In the clips, Ponsetto asked the hotel’s manager for help, while Harrold was visibly in shock. The manager asked Harrold Jr. to surrender his phone. The video concludes with Harrold and his son trying to leave the hotel when the woman tackled the teenager. The hotel later told Harrold the woman’s phone had been found.
After two separate investigations by the New York Police Department and the Manhattan district attorney's office, she was charged with attempted assault, attempted robbery, grand larceny and acting in a manner injurious to a child.
In March, the Harrold family announced they had filed a civil lawsuit against Ponsetto and the Arlo Hotel.
Harrold’s no stranger to JSL, Bradford said.
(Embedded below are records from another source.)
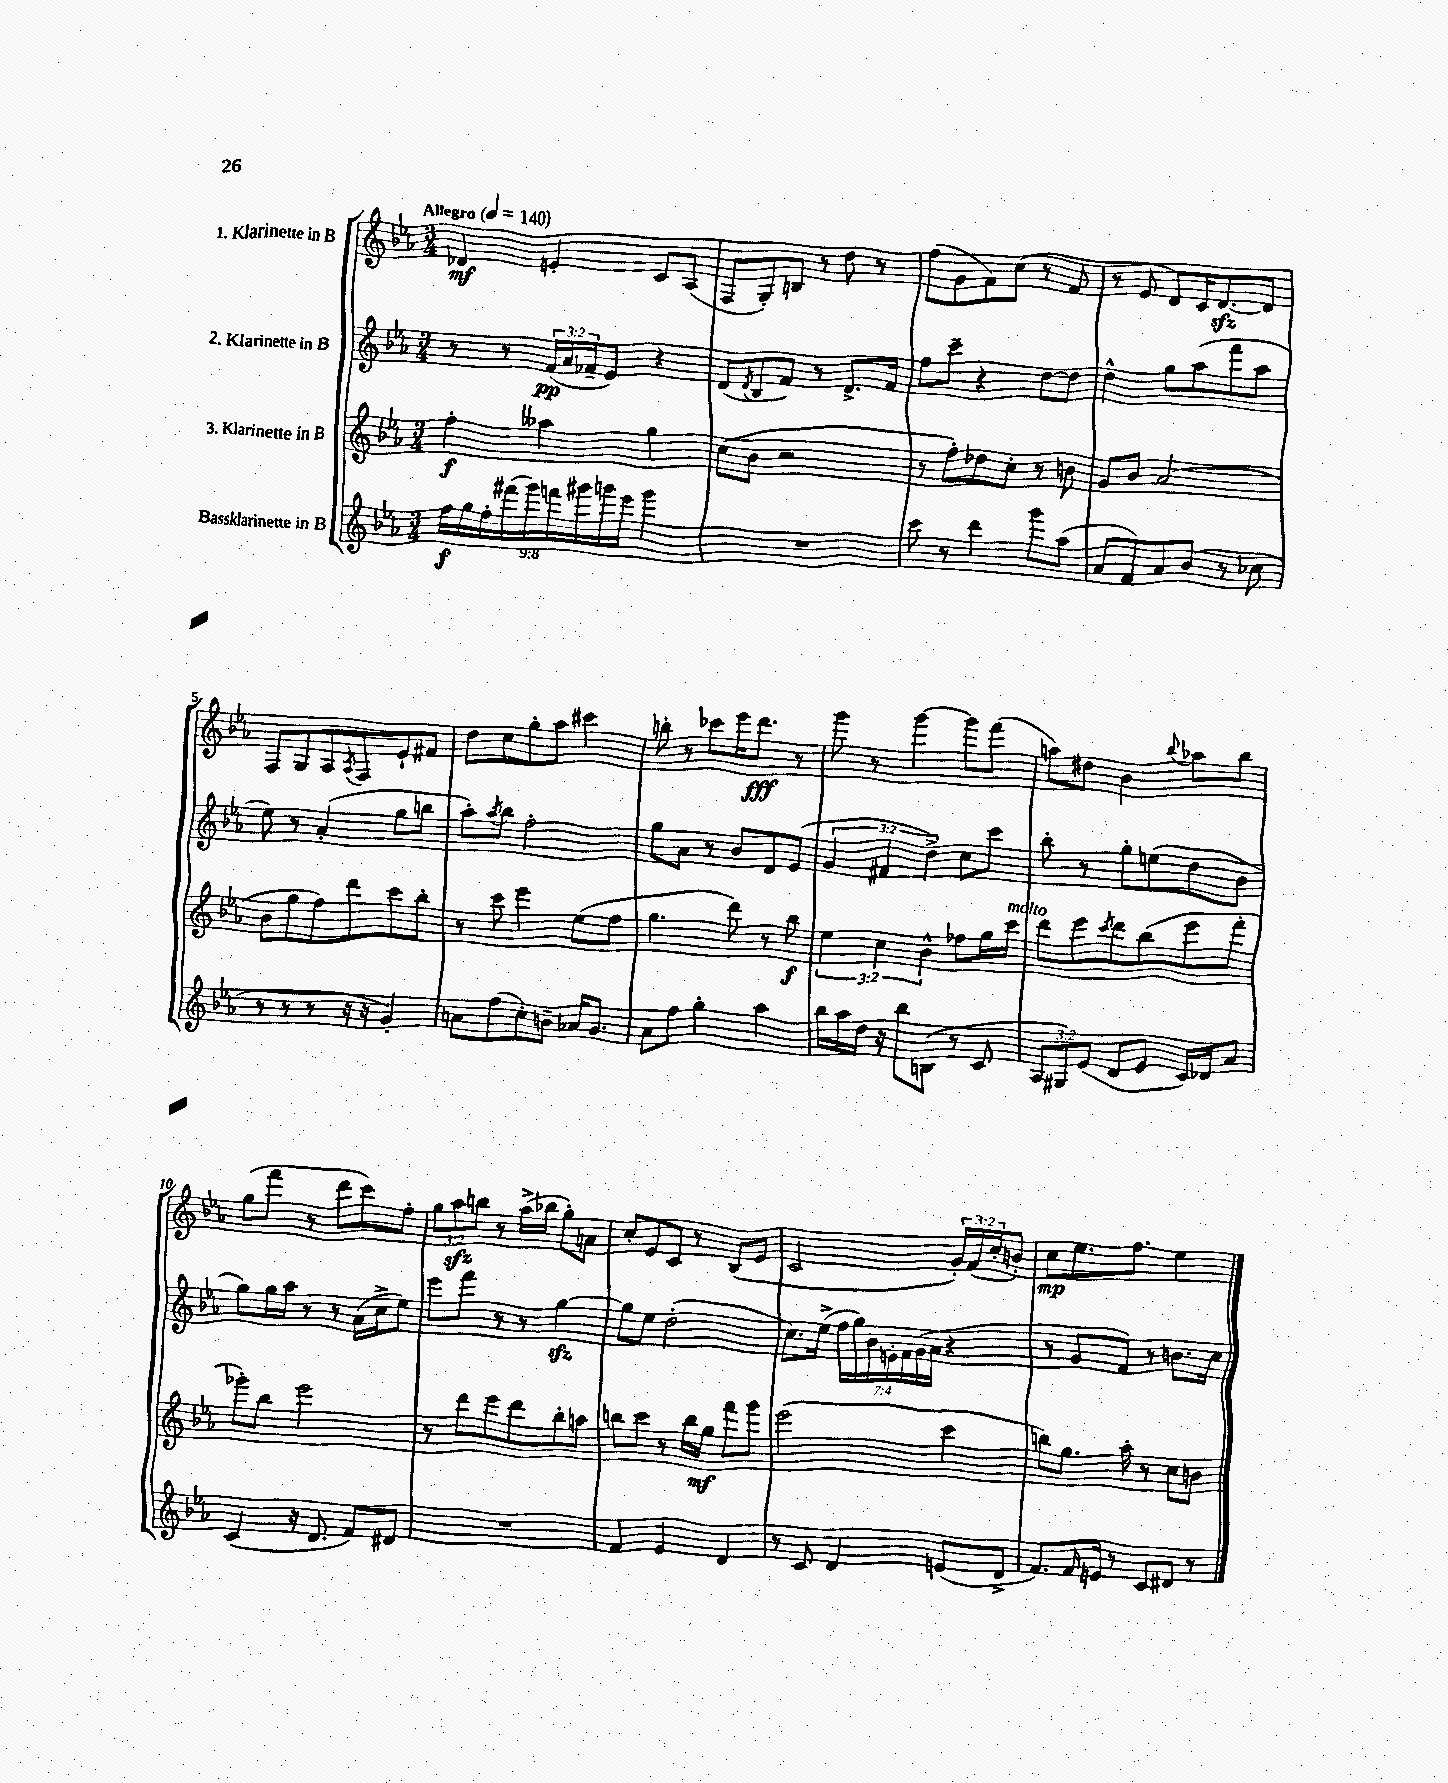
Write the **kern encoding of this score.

**kern	**kern	**kern	**kern
*staff4	*staff3	*staff2	*staff1
*clefG2	*clefG2	*clefG2	*clefG2
*k[b-e-a-]	*k[b-e-a-]	*k[b-e-a-]	*k[b-e-a-]
*M3/4	*M3/4	*M3/4	*M3/4
*MM140	*MM140	*MM140	*MM140
18ff	4ff'	8r	4d-
18gg	.	.	.
18ff'	.	.	.
.	.	8r	.
(18fff#	.	.	.
18ggg)	.	.	.
.	4aa--	(24f	4e'
18fff	.	.	.
.	.	24a-	.
18ggg#	.	24f-~	.
.	.	8e-)	.
18ggg	.	.	.
18eee-	.	.	.
4ggg	4gg	4r	8c
.	.	.	(8A-
=	=	=	=
2.r	(8cc	(8d	8F
.	.	8qd	.
.	8b-	8B-	8G')
.	2r	8f)	8B
.	.	8r	8r
.	.	8.d^	8dd
.	.	.	8r
.	.	16f	.
=	=	=	=
8ccc	8r	8ff	(8ff
8r	8ff')	8ccc~	8g
4ddd	8dd-	4r	8f)
.	8cc'	.	(8cc
8ggg	8r	[8dd	8r
(8aa-	8b	8dd]	8f
=	=	=	=
8a-	8g	4dd^^	8r
8f)	8b-	.	8e-
8a-	(2a-	8gg	8d)
(8b-	.	(8aa-	16c
.	.	.	[8.d
8r	.	8fff	.
8cc-	.	8aa-	8d]
=	=	=	=
8r	8b-	8ee-)	8F
8r	8gg	8r	8G
8r	8ff)	(4a-'	8A-
.	.	.	8qA-
16r	8ddd	.	8F
16r	.	.	.
4g')	8ccc	8gg	8e-`
.	8bb-'	8bb	8f#
=	=	=	=
8a	8r	8aa-')	8dd
.	.	8qaa-	.
(8ff	8ccc	8bb-	8cc
8cc')	4eee-	2ff'	8gg'
8b~	.	.	8aa-
16a-	(8ee-	.	4ccc#
8.g	.	.	.
.	8ff	.	.
=	=	=	=
8a-	4.gg	8gg	8bb'
8ff	.	8a-	8r
4gg'	.	8r	8ccc-
.	8ddd)	8b-	16eee-
.	.	.	8.ddd
4aa-	8r	8d	.
.	8bb-	(8e-	8r
=	=	=	=
16bb-	6ee-	6g	8ggg
16aa-	.	.	.
16dd	.	.	8r
.	6cc	6f#	.
16r	.	.	.
8bb-	.	.	[4ggg
.	6b-^^	6dd^)	.
(8B	.	.	.
8r	8ff-	8cc	8ggg]
8c	16gg	8ccc	(8fff
.	16ccc	.	.
=	=	=	=
12A-	8ddd	8bb-'	8aa)
12G#)	.	.	.
.	8eee-	8r	8dd#
(12e-	.	.	.
.	8qccc	.	.
8d	8ddd	8gg'	4b-
8e-	(8bb-	(8ee	.
.	.	.	8qqbb-
16c)	8eee-	8dd	8aa-
16d-	.	.	.
8a-	8fff'	8b-	8bb-
=	=	=	=
(4c	8ggg-')	8gg)	(8gg
.	8bb-	16gg	8fff
.	.	16aa-	.
16r	2eee-	8r	8r
8.d	.	.	.
.	.	8r	8ddd
8f)	.	(16a-	8ccc)
.	.	16cc^	.
8d#	.	8ee-)	8ff'
=	=	=	=
2.r	8r	8eee-	12gg
.	.	.	12aa-
.	8ddd	8fff	.
.	.	.	12bb
.	8eee-	8r	8r
.	8ddd	8r	(16aa-^
.	.	.	16bb-
.	8bb-'	[4gg	8gg')
.	8aa	.	8a
=	=	=	=
4f	8bb	8gg]	8cc'
.	8ccc	8ee-	8e-
4e-	8r	(2dd'	8c
.	16bb	.	8r
.	16gg	.	.
4d	8fff	.	(8B-
.	8ggg	.	8e-
=	=	=	=
8r	(2eee-	8.cc)	2c
8c	.	.	.
.	.	(16ee-^	.
4d	.	28ff	.
.	.	28gg)	.
.	.	28b-	.
.	.	28e'	.
.	.	28f	.
.	.	(28g	.
.	.	28a-	.
(8e	4ccc	4r	24g')
.	.	.	(24f
.	.	.	24cc'
8d^	.	.	8b')
=	=	=	=
8.f)	8bb)	8r	8cc
.	8.gg	8g	8.ee-
16qqf	.	.	.
16e	.	.	.
8r	.	8f)	.
.	16aa-'	.	8.ff
8c	8r	8r	.
8d#	8cc	8.b	4ee-
8r	8b	.	.
.	.	16cc	.
==	==	==	==
*-	*-	*-	*-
He recalls seeing him perform there as a teenager, when it carried the name Jazz at the Bistro.
“He would take the initiative to check out other artists and introduce himself after their performance,” Dobbs said.
“He not only had talent, but he also had some swagger, and I think that’s one of the things that’s helped him get to where he is today.”
Harrold is now working at a place he spent much of his youth learning and honing his craft full-circle. He compares it to coming home from college and introducing your school friends to your family.
“It really is a full circle dream where I get a chance to come home and really add to the beauty of St. Louis,” Harrold said.
Musically, I get an opportunity to bring amazing acts, artists, amazing ideas and vibes to St. Louis. I’m looking forward to that.”
Harrold graduated from the School of Jazz at The New School in New York City. His first major job was working with Common, and he’s since performed with JAY-Z, Maxwell, D’Angelo, Rihanna, Eminem, Snoop Dogg and Beyoncé.
He’s appeared on dozens of albums and film projects and received acclaim for his trumpet performances in Don Cheadle’s Miles Davis biopic Miles Ahead. His solo album, “Introducing Keyon Harrold” was released in 2009, and he cut The Mugician in 2017.